Bleak Outlook for Corals
Caused by an unusual warming of the Northern Hemisphere oceans, 2015 has now seen coral bleaching occurring in reefs in the northern Pacific, Indian, equatorial Pacific, and western Atlantic Oceans. Recorded for the first time in 1998 and again in 2010, global coral bleaching is designated when all three major ocean basins (Indian, Pacific, Atlantic) have recorded widespread bleaching episodes across multiple reefs spanning 100 kilometers (62 miles) or more.
The first two global bleaching events were observed as the result of a chain of warming events caused by El Niño cycles and increased ocean temperatures due to climate change. This year’s widespread bleaching shows the same characteristics – warmer-than-usual water temperatures combined with what could potentially be the strongest El Niño ever recorded.
Coral bleaching in the Pacific Ocean began in mid-2014 and has not stopped since, moving around as warm conditions have enveloped different regions. Ongoing research from NOAA and The University of Queensland scientists, in collaboration with Reef Check volunteers, has found significant impacts on coral reefs in the Hawaiian Islands and Florida Keys.
At the same time, moderate impacts have also been documented across the northern Caribbean region – South East Florida, Cuba, Turks and Caicos, and Dominican Republic.

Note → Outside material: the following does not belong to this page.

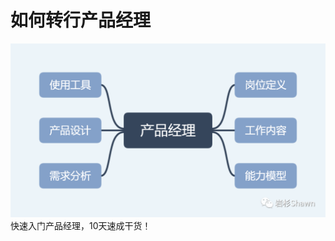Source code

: # 如何转行产品经理
![首图](https://raw.githubusercontent.com/YSshawn/PM-10days/master/pic/2980541-9e086b37daa05700.png)
快速入门产品经理，10天速成干货！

This widespread bleaching event is occurring across multiple coral species at each affected reef. Thermal stress and bleaching are also triggering a greater incidence of coral diseases, which can be equally fatal for coral reef communities.

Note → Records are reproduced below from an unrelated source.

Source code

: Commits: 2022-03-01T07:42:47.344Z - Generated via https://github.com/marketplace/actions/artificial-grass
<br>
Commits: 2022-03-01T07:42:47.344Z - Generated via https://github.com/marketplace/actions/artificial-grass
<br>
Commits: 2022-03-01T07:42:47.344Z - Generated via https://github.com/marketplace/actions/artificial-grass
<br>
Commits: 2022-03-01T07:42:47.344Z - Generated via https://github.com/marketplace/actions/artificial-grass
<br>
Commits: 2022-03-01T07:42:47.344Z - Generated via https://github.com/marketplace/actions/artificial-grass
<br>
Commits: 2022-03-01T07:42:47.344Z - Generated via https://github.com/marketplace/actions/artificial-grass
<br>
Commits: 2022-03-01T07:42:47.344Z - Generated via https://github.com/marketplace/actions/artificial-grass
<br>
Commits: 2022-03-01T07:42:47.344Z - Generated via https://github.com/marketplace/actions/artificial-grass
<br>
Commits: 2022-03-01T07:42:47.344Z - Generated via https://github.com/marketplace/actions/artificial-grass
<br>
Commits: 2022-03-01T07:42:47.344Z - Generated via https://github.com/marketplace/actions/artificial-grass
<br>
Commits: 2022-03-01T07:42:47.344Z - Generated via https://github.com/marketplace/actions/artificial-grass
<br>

Similar to past global coral bleaching events, this year’s phenomenon is greatly intensified by climate change and, with forecasts of the El Niño remaining strong until early 2016, the worst may be yet to come.
Activating the “Rapid Response” Team
During the previous global coral bleaching event of 1998, the world simply didn’t have the technology, understanding or teams in place to reveal and record such events properly. However recent advancements in bleaching prediction and near-real-time satellite monitoring by NOAA has allowed the XL Catlin Seaview Survey and its University of Queensland partner to deploy a rapid response team to capture images of coral bleaching as it happened. By documenting the various stages of the bleaching process, XL Catlin Seaview Survey scientists from The University of Queensland are gathering in-depth insight into the marginal and cumulative impacts of this event and building on more than 20 years of data in published studies collected from bleaching episodes worldwide.
Primed for immediate deployment to locations where major coral bleaching is taking place, XL Catlin Seaview Survey’s Rapid Response team uses their advanced SVII camera and other technologies to gather visual and quantitative data of bleaching. The revolutionary camera system is attached to an underwater scooter that takes about 1,000 high-resolution 360-degree underwater images across distances of up to 2 kilometers (1.2 miles) in a single dive – increasing the team’s data-gathering efficiency 30-fold compared to previous methods. These images are added to the XL Catlin Global Reef Record, an online research tool that allows scientists and resource managers to better analyze and monitor changes in the global reef ecosystems on a local, regional, and global level. The data collected will also help scientific research teams advance their understanding of coral recovery and support future restoration efforts.
The rapid response reef survey work is extended by Reef Check. Thanks to its global network of trained teams of volunteer citizen scientists, Reef Check plays a key role in assessing the health of the coral reefs across affected coral regions.